Senators in both parties expect Majority Leader Mitch McConnell to schedule a full floor vote on Pompeo’s nomination regardless of how the Foreign Relations Committee votes. If Paul and all 49 Democrats voted no, Pompeo would go down unless Senator John McCain of Arizona made an unlikely return from his months-long absence due to brain cancer. McCain hasn’t voted in the Senate at all in 2018.

But the assumption is that vulnerable Senate Democrats up for reelection in red states this fall—like Joe Manchin of West Virginia, Heidi Heitkamp of North Dakota, and Joe Donnelly of Indiana, among others—will vote to confirm Pompeo and save him, and Trump, from an embarrassing defeat. Those three voted along with 14 other Democrats to confirm him as CIA director, but they have yet to take a position on his nomination for secretary of state.

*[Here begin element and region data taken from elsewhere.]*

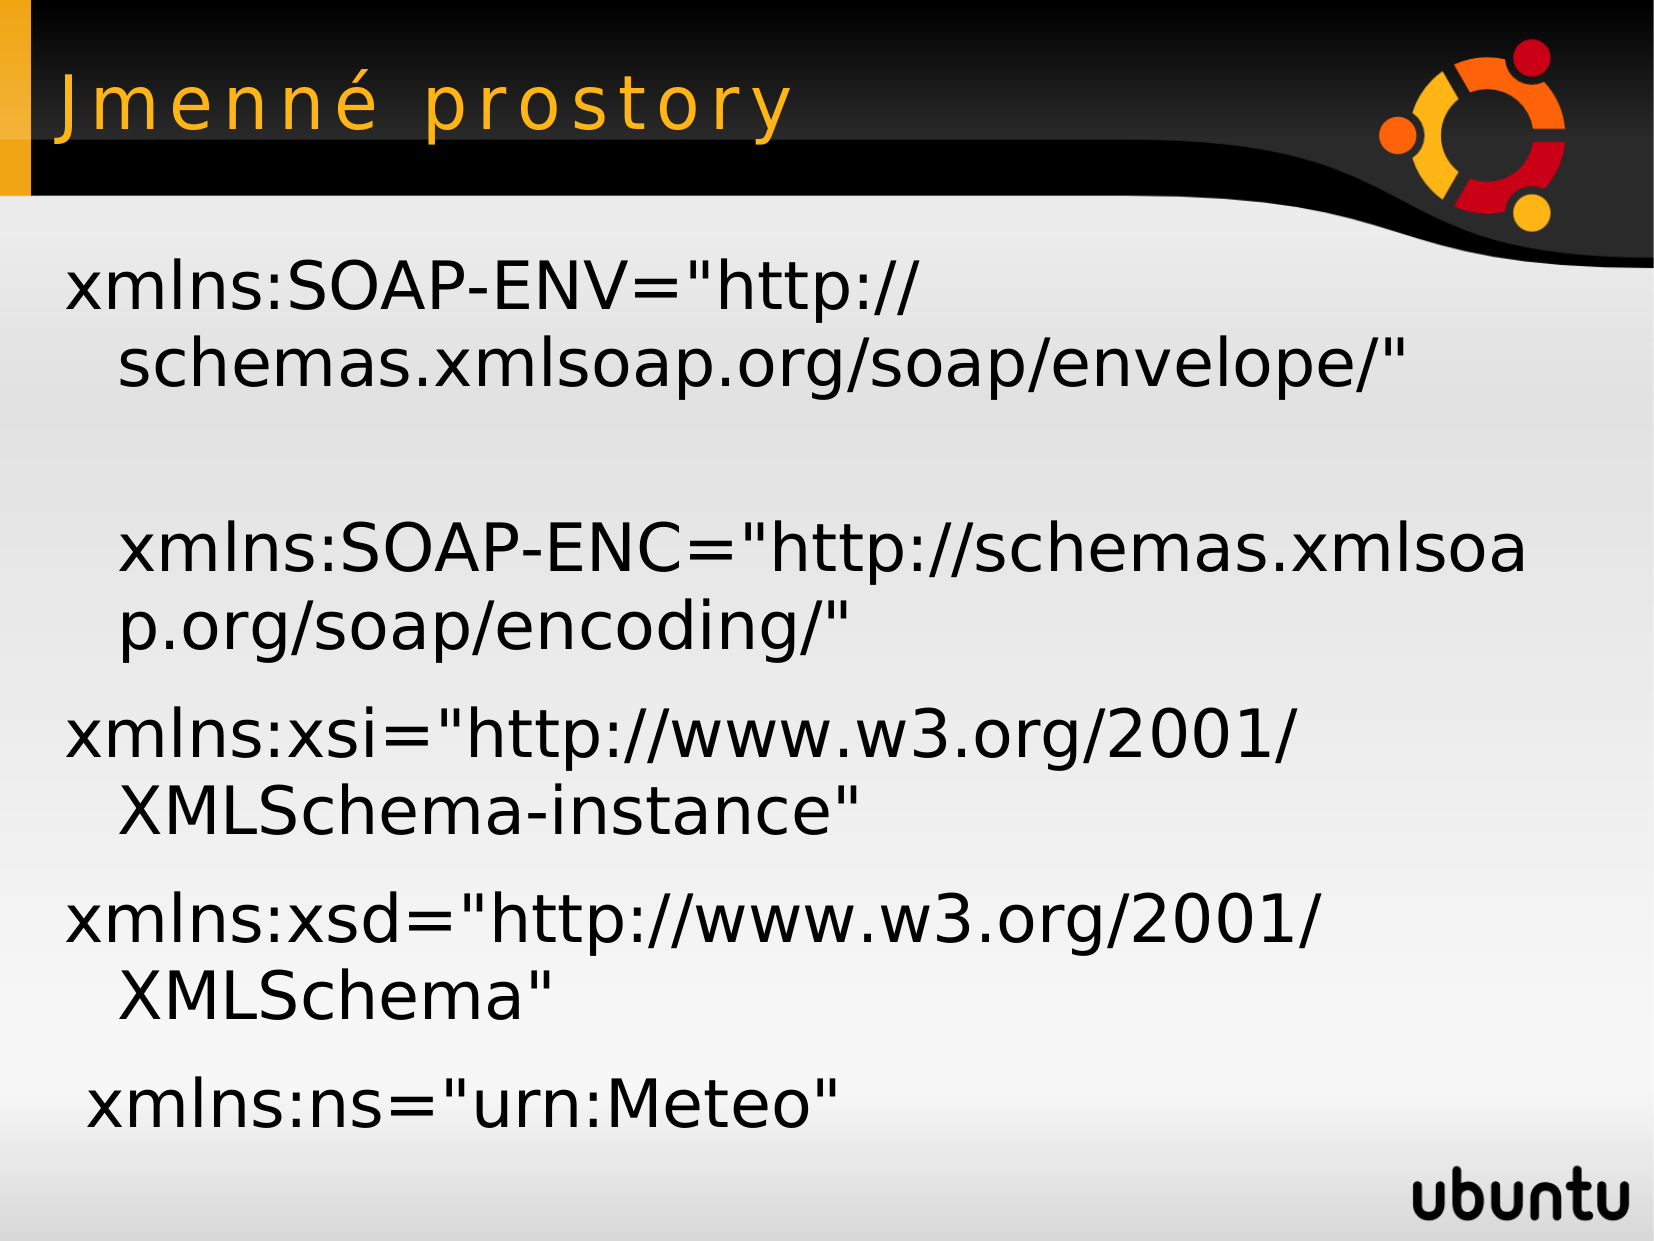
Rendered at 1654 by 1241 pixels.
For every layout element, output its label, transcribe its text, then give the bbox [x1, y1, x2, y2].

title Jmenné prostory [59, 29, 1270, 178]
list xmlns:SOAP-ENV="http://schemas.xmlsoap.org/soap/envelope/" xmlns:SOAP-ENC="http://schemas.xmlsoap.org/soap/encoding/" xmlns:xsi="http://www.w3.org/2001/XMLSchema-instance" xmlns:xsd="http://www.w3.org/2001/XMLSchema" xmlns:ns="urn:Meteo" [46, 247, 1535, 1196]
picture [0, 0, 1654, 1241]
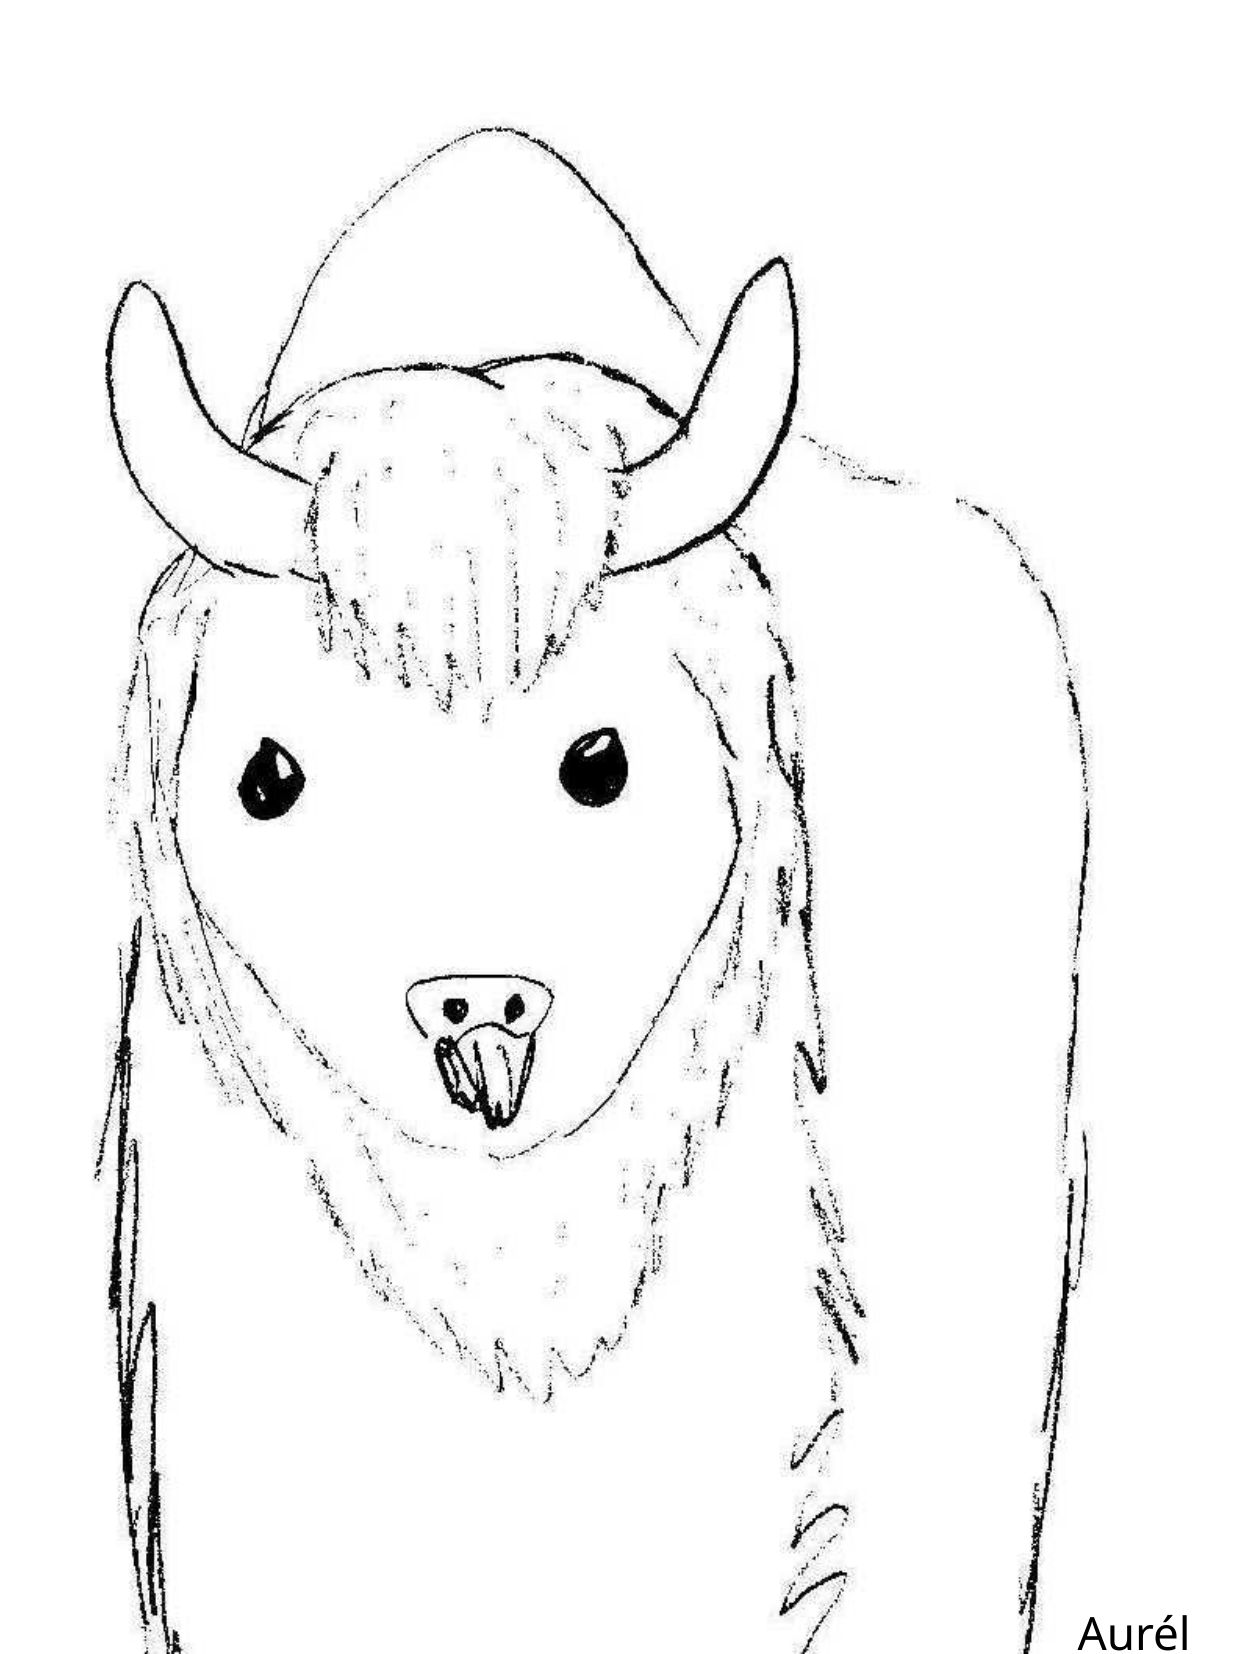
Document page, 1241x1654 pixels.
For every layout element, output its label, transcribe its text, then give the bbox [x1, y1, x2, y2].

text_box Aurélie [1062, 1594, 1211, 1654]
picture [59, 100, 1138, 1654]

Should that happen, Pompeo would become only the second Cabinet officer on record to win confirmation by the full Senate after an unfavorable committee vote, according to the Senate Historical Office. The only other example was former Vice President Henry Wallace, who was nominated by President Franklin Roosevelt to serve as secretary of commerce in 1945 after he had dumped him as his running mate in favor of Harry Truman the year before. The last time the Senate actually rejected a presidential Cabinet nominee was in 1989, when President George H.W. Bush’s nomination of John Tower for secretary of defense went down in defeat. (Many other nominees have withdrawn once it was clear they wouldn’t secure enough votes on the floor.)

Not to mention Pompeo’s outspoken and unrepentant Islamophobia.

The only Senators on the Foreign Relations Committee who are publicly undecided are “Democrat” Chris Coons of Delaware and Republican Jeff Flake of Arizona.